At the end of 2012, I published a deliberately surreal novel entitled Joseph Kony and the Titans of Zagreb. In it, using satire and magic realism, I tied together the corrupt destinies of figures on both the African and European continents. Its central theme is that people seem determined not only to repeat their own past mistakes, but to emulate the mistakes of others in lands far away.
So it went in March 2014, which was a curious month. The former Croatian prime minister, Ivo Sanader, was convicted of corruption; he remains in jail, where he has been since first charged. His case seemed extraordinary in today’s electronic age, with monies transacted in brown paper envelopes as if in a sepia-tinted film from many years ago.
In the same month, South Africa’s president, Jacob Zuma, recently booed and hissed by the stadium crowd at Nelson Mandela’s memorial service, was told by his country’s ombudsman to repay public monies misspent on lavish extensions to his already lavish mansion at Nkandla. This was a curious re-run of the 2005 saga that resulted in the imprisonment of Zuma’s financial adviser Schabir Shaik, when Zuma was tarred with corruption charges over funds used to finance his housing and village estate. Zuma’s apparent determination to live like a Zulu plutocrat seems to have doomed him to repeat his past mistakes.
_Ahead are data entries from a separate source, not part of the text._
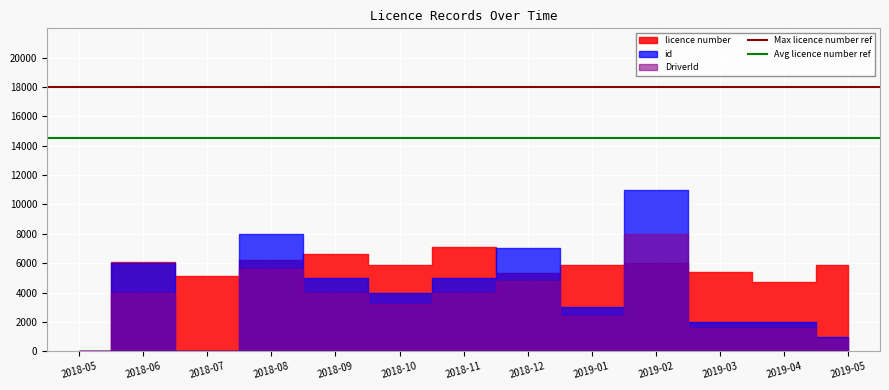

Which category has the highest value in the Max licence number ref series?

2018-05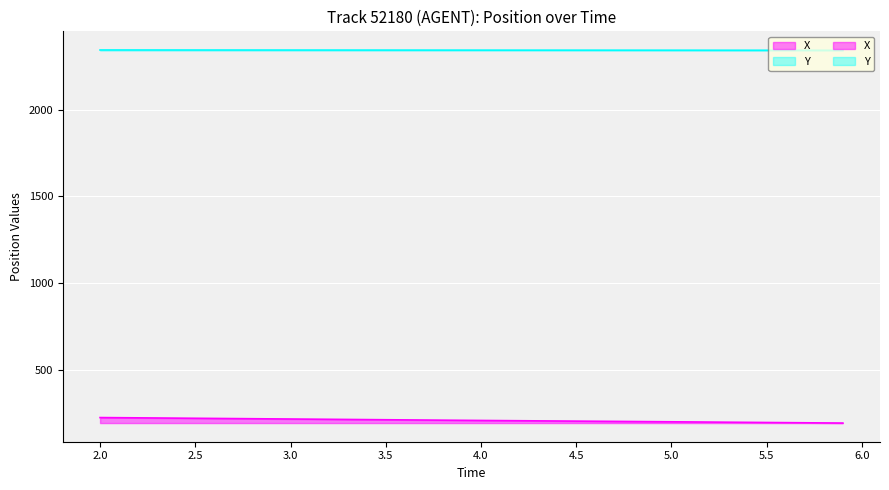

At 5.0, list the series in order from smallest to largest.

X, Y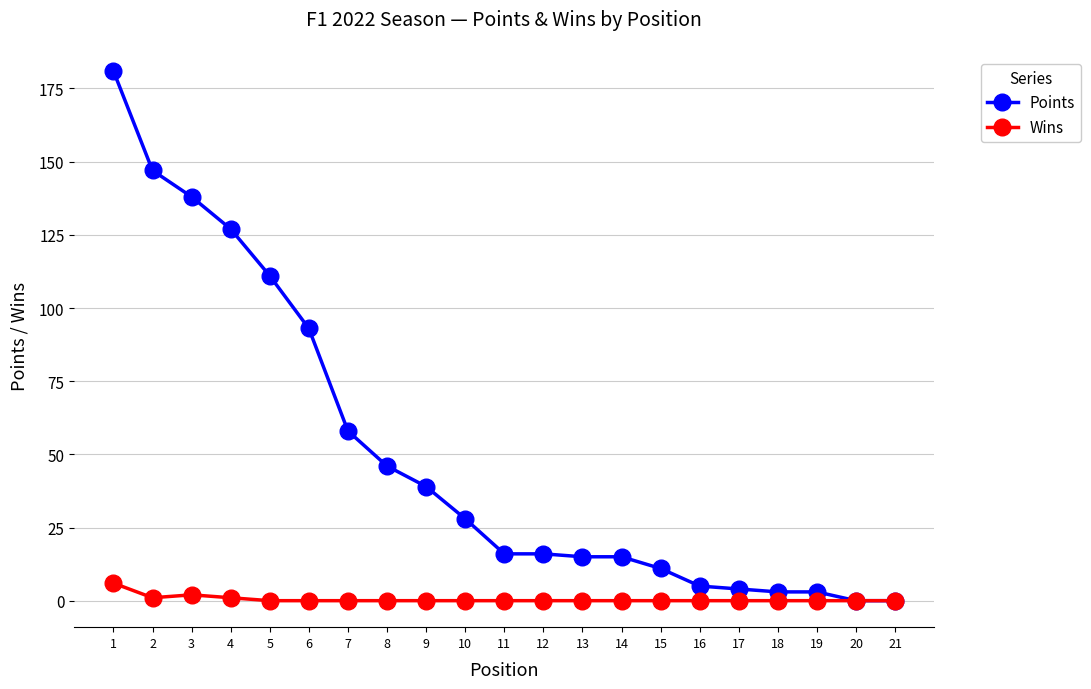

What are all the series names shown in the legend?

Points, Wins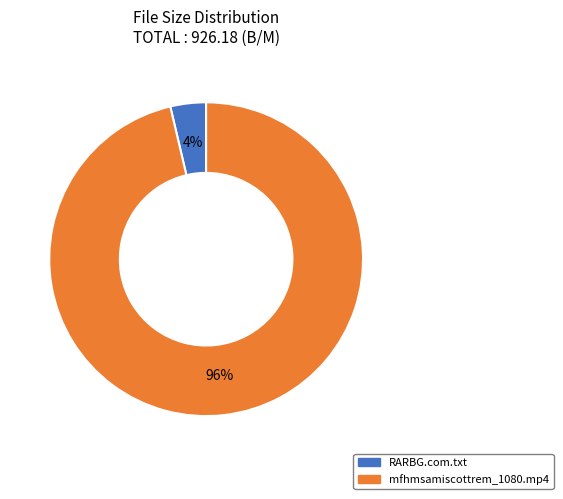

Does RARBG.com.txt account for over 50% of the chart?

No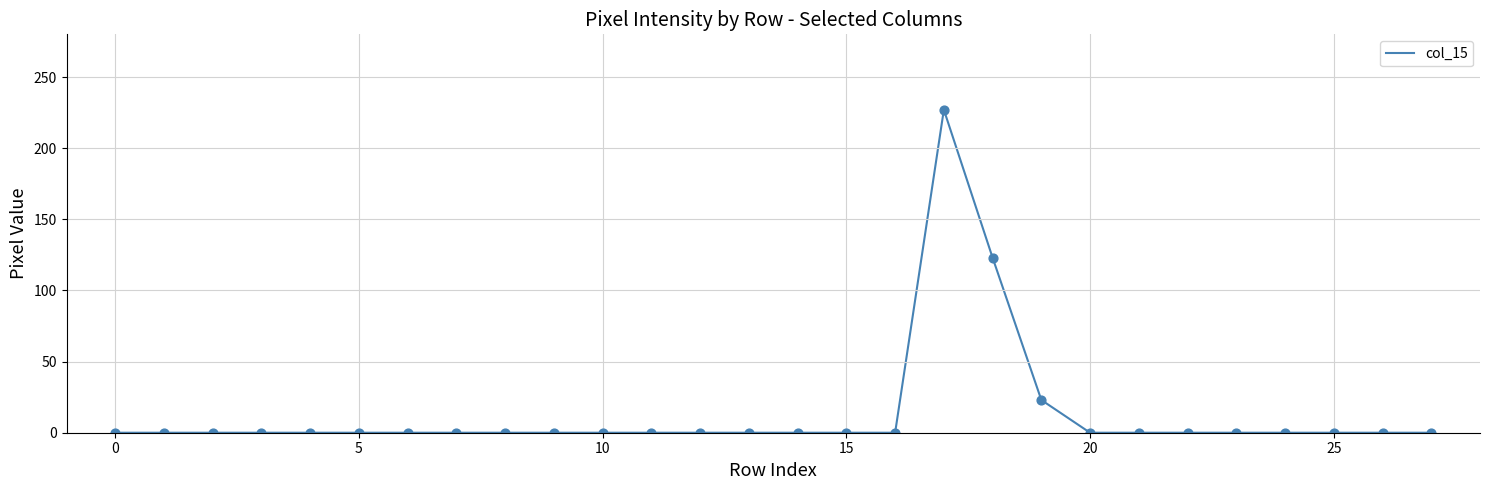

What is the greatest value displayed?

227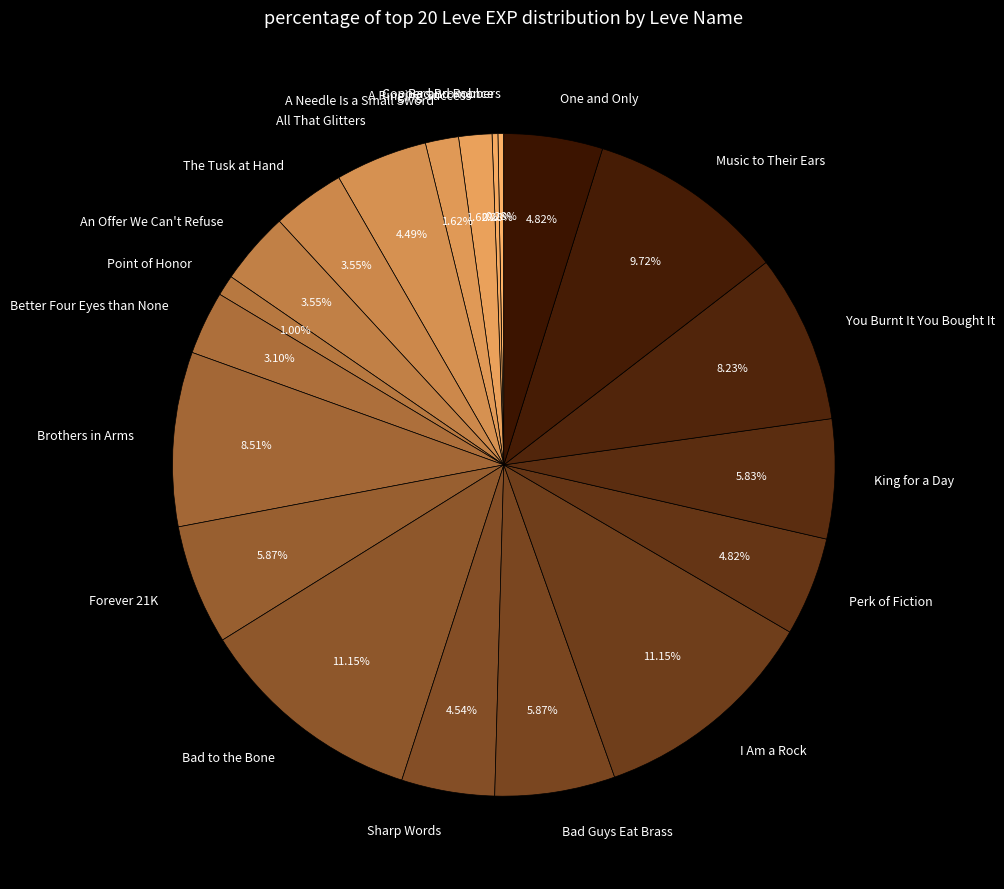

Is there a majority slice in this chart?

No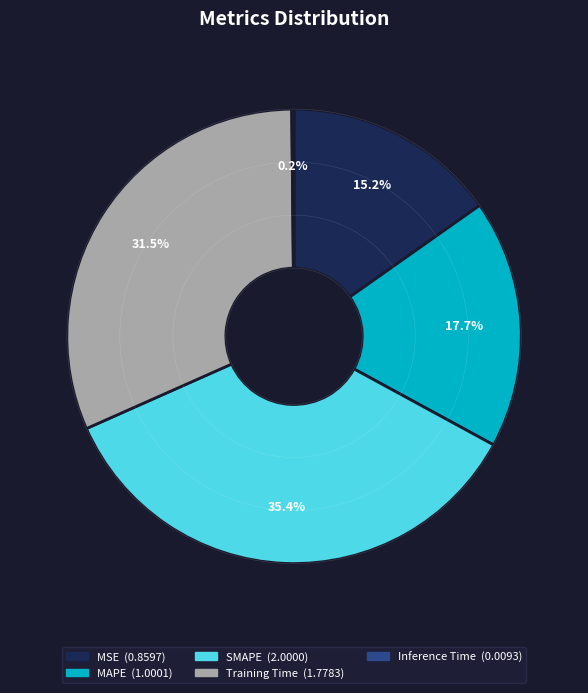

What percentage do SMAPE and MAPE together represent?

53.1%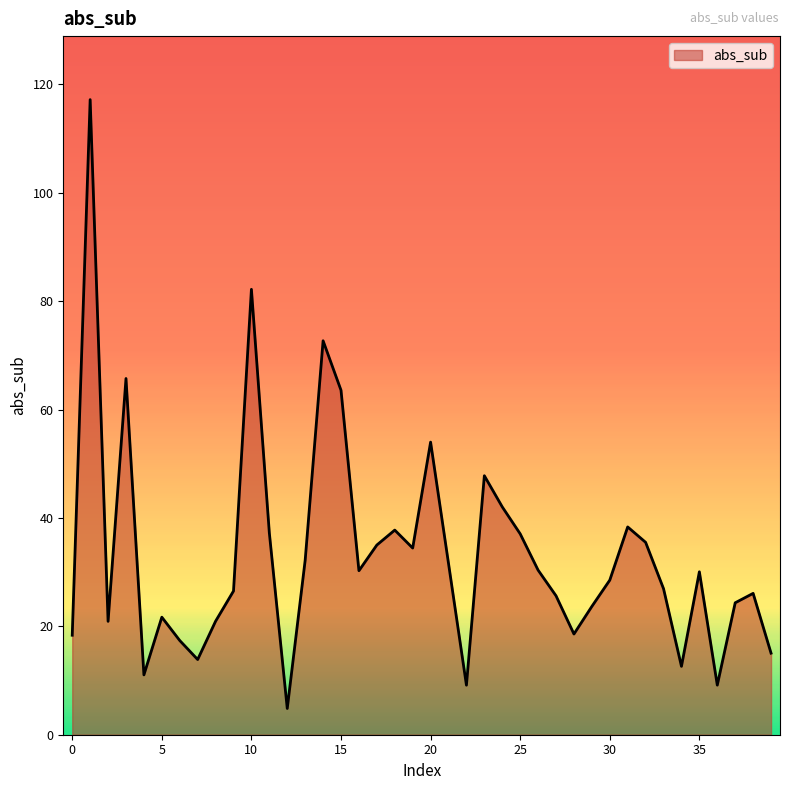

How many lines are shown in the chart?

1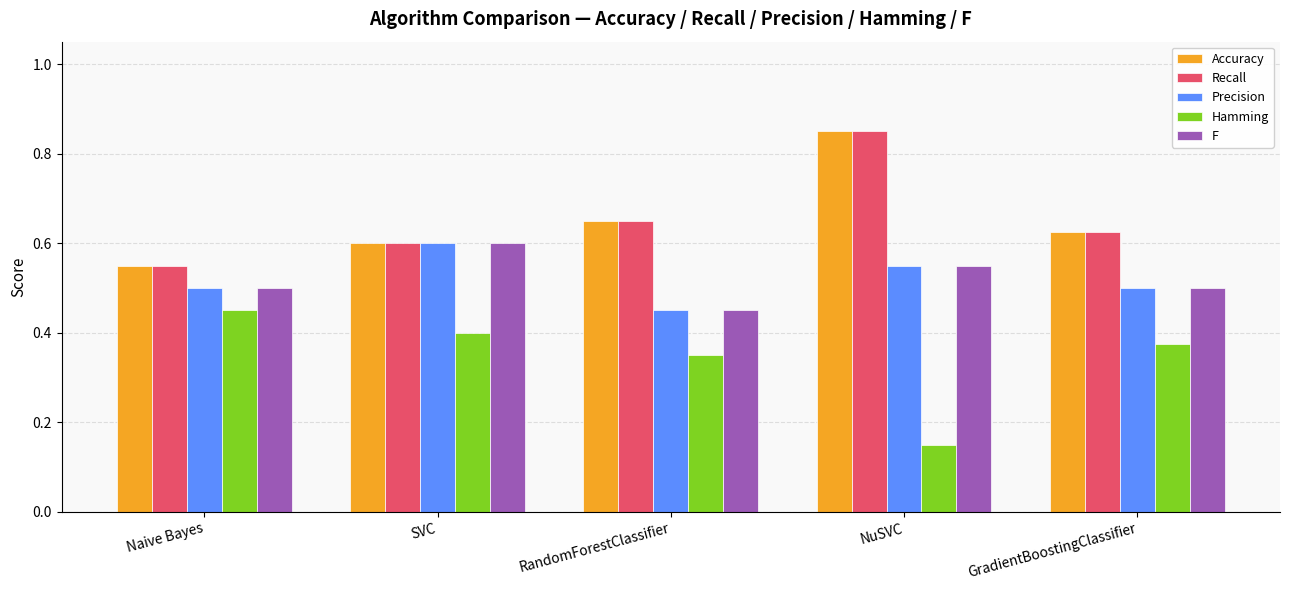

List the labels in order of Recall value, smallest first.

Naive Bayes, SVC, GradientBoostingClassifier, RandomForestClassifier, NuSVC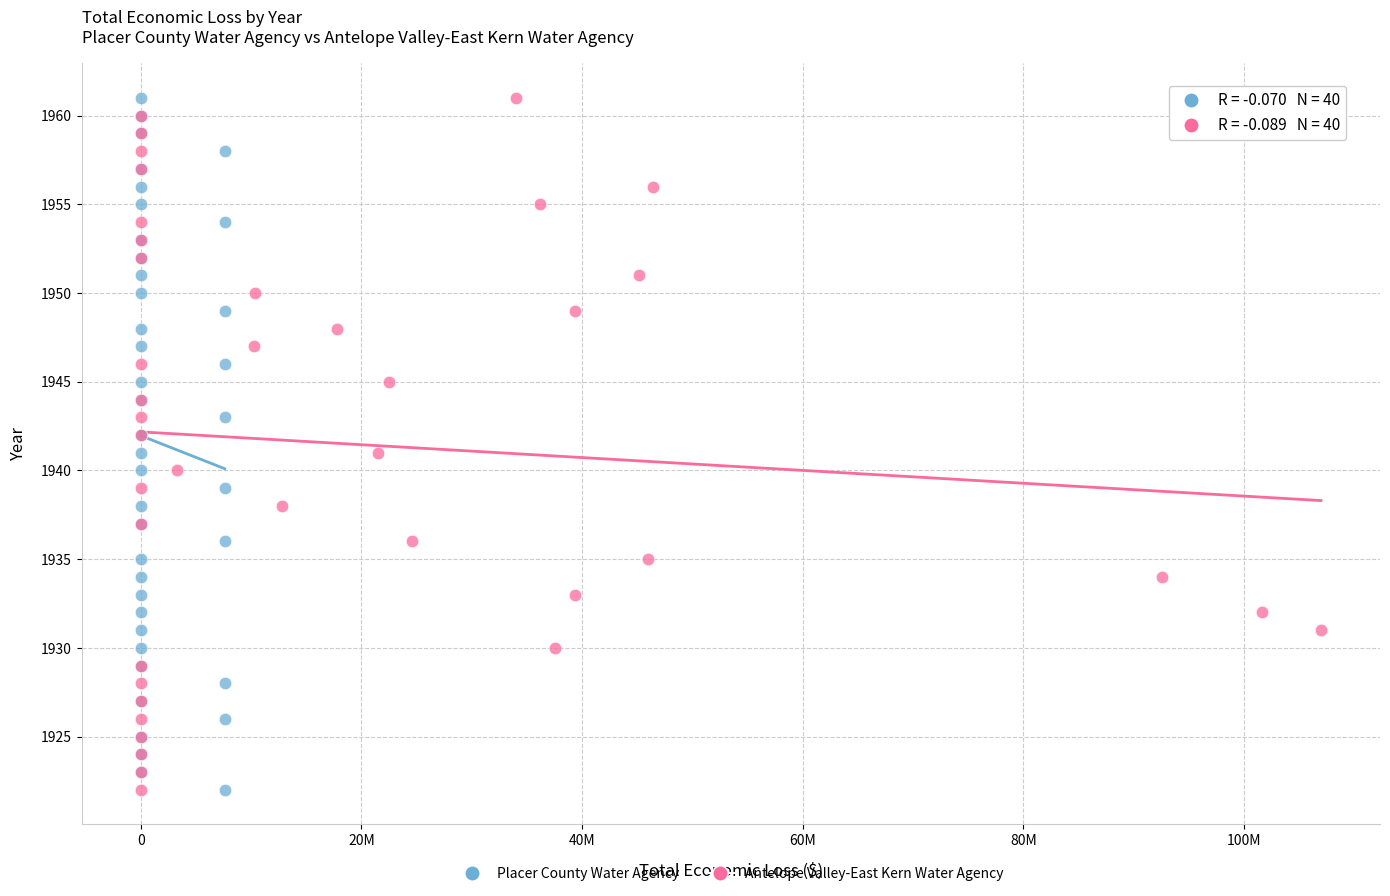

What are all the series names shown in the legend?

Placer County Water Agency, Antelope Valley-East Kern Water Agency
But the most curious aspect of March 2014 was Zimbabwe’s Robert Mugabe declaring a salary cap of US$72,000 per annum on the country’s parastatal oligarchs, who had been paying themselves several million dollars a year at public expense. With the lifting of European sanctions on the highest level of his political circles (if not Mugabe himself), it seems that Mugabe has decided to “clean up” at least some aspects of his governance. No longer threatened by a meaningful domestic opposition, and with international pressure softening, Zimbabwe may be reaching the tipping point – not yet at hand in Croatia or South Africa – where corrupt oligarchs begin to launder themselves into respectable businessmen, philanthropists and pillars of society.
The slow, generations-long process by which robbers and rail-barons, mining kings and mobsters become the great and the good of society is a fascinating one, reminiscent of what happened in the USA. It is what happens when economic opportunities become diverse and promising enough that corruption through state office is no longer especially necessary or appealing. The great and the powerful of Zimbabwe have now stolen enough state funds, diamonds – and everything else that was once offered as an inducement to support Mugabe – and can now turn their ill-gotten gains into business investments and their front businesses into actual businesses.
In a sense, it may be that South Africans have not yet stolen enough to begin this process. But that this high-level theft and misappropriation of funds should be happening at all in South Africa, a country with huge financial and industrial sectors, is a catastrophe of leadership and governance. Never mind a beacon of hope and direction for the poor; Zuma has not even provided a direction of probity for the rich. The country, like its leadership, is mired in fast-setting concrete, where the distinction between public and private gain is no longer easily apparent.
Croatia’s Ivo Sanader couldn’t tell the difference either. Better educated than Zuma, with fewer wives but with lavishly-indulged daughters, the former prime minister might look enviously from his prison cell at a South African president who, notwithstanding court cases mounted by the opposition, could still get away with it.
But the South African election of May 2014 will be revealing. The ANC and Zuma will win it, but a reduced majority is almost certainly on the cards. If their share of power is greatly reduced, the ANC’s “assassination committee” might well visit Zuma to have him shorten his term, allowing a new and cleaner leadership for four of the next five years. He can then retire to his lavish mansion, where he can of course only sleep in one lavish bedroom at a time.
The odd man out will be Mugabe, of course. Flying to and from Singapore for medical treatment, he might wistfully wonder how he did it all: ruined a country, built an oligarchy in its ashes, and then began its transformation into something more modern. In the meantime, his oligarchs, fully laundered or not, can visit the new shopping malls of Zagreb and drink Dalmatian wines, while others ponder a surreal, even unreal month.